→ **To do**: Produce a character-for-character copy of the data below.
==== Exercise inputs ====
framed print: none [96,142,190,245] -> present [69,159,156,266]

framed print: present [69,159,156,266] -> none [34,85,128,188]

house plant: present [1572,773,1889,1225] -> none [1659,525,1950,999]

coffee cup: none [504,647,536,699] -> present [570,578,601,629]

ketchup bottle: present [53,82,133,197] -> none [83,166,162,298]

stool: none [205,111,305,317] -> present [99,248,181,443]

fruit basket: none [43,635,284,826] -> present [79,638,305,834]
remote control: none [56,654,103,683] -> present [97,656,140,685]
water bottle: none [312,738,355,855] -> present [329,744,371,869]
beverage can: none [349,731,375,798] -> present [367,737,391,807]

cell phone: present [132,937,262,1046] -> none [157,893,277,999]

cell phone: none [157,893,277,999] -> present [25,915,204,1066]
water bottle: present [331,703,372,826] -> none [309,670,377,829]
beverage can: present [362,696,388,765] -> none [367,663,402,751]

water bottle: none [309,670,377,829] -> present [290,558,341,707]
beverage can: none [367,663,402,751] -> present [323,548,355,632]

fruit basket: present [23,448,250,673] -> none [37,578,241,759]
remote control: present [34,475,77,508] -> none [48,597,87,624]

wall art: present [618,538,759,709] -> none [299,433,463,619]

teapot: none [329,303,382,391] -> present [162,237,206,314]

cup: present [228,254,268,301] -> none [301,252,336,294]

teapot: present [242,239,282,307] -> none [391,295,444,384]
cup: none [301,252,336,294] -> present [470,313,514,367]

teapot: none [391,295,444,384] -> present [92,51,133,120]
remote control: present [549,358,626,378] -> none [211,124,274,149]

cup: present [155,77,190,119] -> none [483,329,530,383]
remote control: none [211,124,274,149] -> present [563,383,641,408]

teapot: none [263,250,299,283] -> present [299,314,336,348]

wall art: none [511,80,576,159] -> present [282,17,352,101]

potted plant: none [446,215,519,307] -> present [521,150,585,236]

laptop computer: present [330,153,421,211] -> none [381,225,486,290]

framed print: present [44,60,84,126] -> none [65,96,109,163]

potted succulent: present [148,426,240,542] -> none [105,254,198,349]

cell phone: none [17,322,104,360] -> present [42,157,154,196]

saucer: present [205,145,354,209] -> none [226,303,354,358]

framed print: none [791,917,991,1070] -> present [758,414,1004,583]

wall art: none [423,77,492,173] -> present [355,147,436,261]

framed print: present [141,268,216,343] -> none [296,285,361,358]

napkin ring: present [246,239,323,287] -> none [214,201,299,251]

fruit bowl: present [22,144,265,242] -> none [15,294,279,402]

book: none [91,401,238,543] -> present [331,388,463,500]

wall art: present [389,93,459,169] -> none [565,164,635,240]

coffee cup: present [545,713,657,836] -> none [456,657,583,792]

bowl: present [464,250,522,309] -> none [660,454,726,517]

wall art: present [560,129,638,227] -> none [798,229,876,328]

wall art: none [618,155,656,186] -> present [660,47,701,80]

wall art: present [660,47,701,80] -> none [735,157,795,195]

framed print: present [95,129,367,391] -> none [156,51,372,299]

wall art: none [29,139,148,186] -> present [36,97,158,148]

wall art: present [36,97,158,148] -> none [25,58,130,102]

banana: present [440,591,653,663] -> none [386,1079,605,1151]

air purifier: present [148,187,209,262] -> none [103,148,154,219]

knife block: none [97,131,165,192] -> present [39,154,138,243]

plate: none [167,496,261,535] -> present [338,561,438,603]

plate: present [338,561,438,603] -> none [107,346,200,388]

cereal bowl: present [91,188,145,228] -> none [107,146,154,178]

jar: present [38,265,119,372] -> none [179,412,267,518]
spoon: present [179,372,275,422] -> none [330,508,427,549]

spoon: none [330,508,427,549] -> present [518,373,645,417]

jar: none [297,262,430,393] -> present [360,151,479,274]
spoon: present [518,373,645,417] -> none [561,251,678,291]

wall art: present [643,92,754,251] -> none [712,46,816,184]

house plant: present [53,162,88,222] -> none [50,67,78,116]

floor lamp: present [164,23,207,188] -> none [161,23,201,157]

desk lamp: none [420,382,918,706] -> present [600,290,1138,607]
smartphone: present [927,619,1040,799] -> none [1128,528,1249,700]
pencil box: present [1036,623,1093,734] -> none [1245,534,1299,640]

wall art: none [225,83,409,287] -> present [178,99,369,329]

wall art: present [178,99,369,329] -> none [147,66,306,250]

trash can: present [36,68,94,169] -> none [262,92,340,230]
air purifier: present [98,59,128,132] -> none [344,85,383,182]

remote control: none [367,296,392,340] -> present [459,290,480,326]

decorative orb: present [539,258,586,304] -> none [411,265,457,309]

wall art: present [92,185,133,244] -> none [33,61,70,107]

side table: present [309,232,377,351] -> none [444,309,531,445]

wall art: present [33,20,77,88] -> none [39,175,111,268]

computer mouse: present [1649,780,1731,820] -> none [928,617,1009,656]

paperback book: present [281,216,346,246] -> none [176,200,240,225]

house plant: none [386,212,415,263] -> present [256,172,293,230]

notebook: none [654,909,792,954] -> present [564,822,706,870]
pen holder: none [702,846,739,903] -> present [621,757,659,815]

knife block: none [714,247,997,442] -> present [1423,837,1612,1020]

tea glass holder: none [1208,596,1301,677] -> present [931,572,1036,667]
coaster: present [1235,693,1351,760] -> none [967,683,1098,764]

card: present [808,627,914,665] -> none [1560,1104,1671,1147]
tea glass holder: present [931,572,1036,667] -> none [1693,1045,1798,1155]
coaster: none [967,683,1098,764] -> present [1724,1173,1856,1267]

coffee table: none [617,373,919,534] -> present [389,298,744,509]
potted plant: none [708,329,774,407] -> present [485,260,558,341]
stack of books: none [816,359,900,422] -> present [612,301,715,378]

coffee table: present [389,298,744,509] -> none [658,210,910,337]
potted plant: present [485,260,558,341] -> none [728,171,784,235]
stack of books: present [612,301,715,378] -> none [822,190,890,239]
====
→ **Exercise solution**:
framed print: none [96,142,190,245] -> present [69,159,156,266]

framed print: present [69,159,156,266] -> none [34,85,128,188]

house plant: present [1572,773,1889,1225] -> none [1659,525,1950,999]

coffee cup: none [504,647,536,699] -> present [570,578,601,629]

ketchup bottle: present [53,82,133,197] -> none [83,166,162,298]

stool: none [205,111,305,317] -> present [99,248,181,443]

fruit basket: none [43,635,284,826] -> present [79,638,305,834]
remote control: none [56,654,103,683] -> present [97,656,140,685]
water bottle: none [312,738,355,855] -> present [329,744,371,869]
beverage can: none [349,731,375,798] -> present [367,737,391,807]

cell phone: present [132,937,262,1046] -> none [157,893,277,999]

cell phone: none [157,893,277,999] -> present [25,915,204,1066]
water bottle: present [331,703,372,826] -> none [309,670,377,829]
beverage can: present [362,696,388,765] -> none [367,663,402,751]

water bottle: none [309,670,377,829] -> present [290,558,341,707]
beverage can: none [367,663,402,751] -> present [323,548,355,632]

fruit basket: present [23,448,250,673] -> none [37,578,241,759]
remote control: present [34,475,77,508] -> none [48,597,87,624]

wall art: present [618,538,759,709] -> none [299,433,463,619]

teapot: none [329,303,382,391] -> present [162,237,206,314]

cup: present [228,254,268,301] -> none [301,252,336,294]

teapot: present [242,239,282,307] -> none [391,295,444,384]
cup: none [301,252,336,294] -> present [470,313,514,367]

teapot: none [391,295,444,384] -> present [92,51,133,120]
remote control: present [549,358,626,378] -> none [211,124,274,149]

cup: present [155,77,190,119] -> none [483,329,530,383]
remote control: none [211,124,274,149] -> present [563,383,641,408]

teapot: none [263,250,299,283] -> present [299,314,336,348]

wall art: none [511,80,576,159] -> present [282,17,352,101]

potted plant: none [446,215,519,307] -> present [521,150,585,236]

laptop computer: present [330,153,421,211] -> none [381,225,486,290]

framed print: present [44,60,84,126] -> none [65,96,109,163]

potted succulent: present [148,426,240,542] -> none [105,254,198,349]

cell phone: none [17,322,104,360] -> present [42,157,154,196]

saucer: present [205,145,354,209] -> none [226,303,354,358]

framed print: none [791,917,991,1070] -> present [758,414,1004,583]

wall art: none [423,77,492,173] -> present [355,147,436,261]

framed print: present [141,268,216,343] -> none [296,285,361,358]

napkin ring: present [246,239,323,287] -> none [214,201,299,251]

fruit bowl: present [22,144,265,242] -> none [15,294,279,402]

book: none [91,401,238,543] -> present [331,388,463,500]

wall art: present [389,93,459,169] -> none [565,164,635,240]

coffee cup: present [545,713,657,836] -> none [456,657,583,792]

bowl: present [464,250,522,309] -> none [660,454,726,517]

wall art: present [560,129,638,227] -> none [798,229,876,328]

wall art: none [618,155,656,186] -> present [660,47,701,80]

wall art: present [660,47,701,80] -> none [735,157,795,195]

framed print: present [95,129,367,391] -> none [156,51,372,299]

wall art: none [29,139,148,186] -> present [36,97,158,148]

wall art: present [36,97,158,148] -> none [25,58,130,102]

banana: present [440,591,653,663] -> none [386,1079,605,1151]

air purifier: present [148,187,209,262] -> none [103,148,154,219]

knife block: none [97,131,165,192] -> present [39,154,138,243]

plate: none [167,496,261,535] -> present [338,561,438,603]

plate: present [338,561,438,603] -> none [107,346,200,388]

cereal bowl: present [91,188,145,228] -> none [107,146,154,178]

jar: present [38,265,119,372] -> none [179,412,267,518]
spoon: present [179,372,275,422] -> none [330,508,427,549]

spoon: none [330,508,427,549] -> present [518,373,645,417]

jar: none [297,262,430,393] -> present [360,151,479,274]
spoon: present [518,373,645,417] -> none [561,251,678,291]

wall art: present [643,92,754,251] -> none [712,46,816,184]

house plant: present [53,162,88,222] -> none [50,67,78,116]

floor lamp: present [164,23,207,188] -> none [161,23,201,157]

desk lamp: none [420,382,918,706] -> present [600,290,1138,607]
smartphone: present [927,619,1040,799] -> none [1128,528,1249,700]
pencil box: present [1036,623,1093,734] -> none [1245,534,1299,640]

wall art: none [225,83,409,287] -> present [178,99,369,329]

wall art: present [178,99,369,329] -> none [147,66,306,250]

trash can: present [36,68,94,169] -> none [262,92,340,230]
air purifier: present [98,59,128,132] -> none [344,85,383,182]

remote control: none [367,296,392,340] -> present [459,290,480,326]

decorative orb: present [539,258,586,304] -> none [411,265,457,309]

wall art: present [92,185,133,244] -> none [33,61,70,107]

side table: present [309,232,377,351] -> none [444,309,531,445]

wall art: present [33,20,77,88] -> none [39,175,111,268]

computer mouse: present [1649,780,1731,820] -> none [928,617,1009,656]

paperback book: present [281,216,346,246] -> none [176,200,240,225]

house plant: none [386,212,415,263] -> present [256,172,293,230]

notebook: none [654,909,792,954] -> present [564,822,706,870]
pen holder: none [702,846,739,903] -> present [621,757,659,815]

knife block: none [714,247,997,442] -> present [1423,837,1612,1020]

tea glass holder: none [1208,596,1301,677] -> present [931,572,1036,667]
coaster: present [1235,693,1351,760] -> none [967,683,1098,764]

card: present [808,627,914,665] -> none [1560,1104,1671,1147]
tea glass holder: present [931,572,1036,667] -> none [1693,1045,1798,1155]
coaster: none [967,683,1098,764] -> present [1724,1173,1856,1267]

coffee table: none [617,373,919,534] -> present [389,298,744,509]
potted plant: none [708,329,774,407] -> present [485,260,558,341]
stack of books: none [816,359,900,422] -> present [612,301,715,378]

coffee table: present [389,298,744,509] -> none [658,210,910,337]
potted plant: present [485,260,558,341] -> none [728,171,784,235]
stack of books: present [612,301,715,378] -> none [822,190,890,239]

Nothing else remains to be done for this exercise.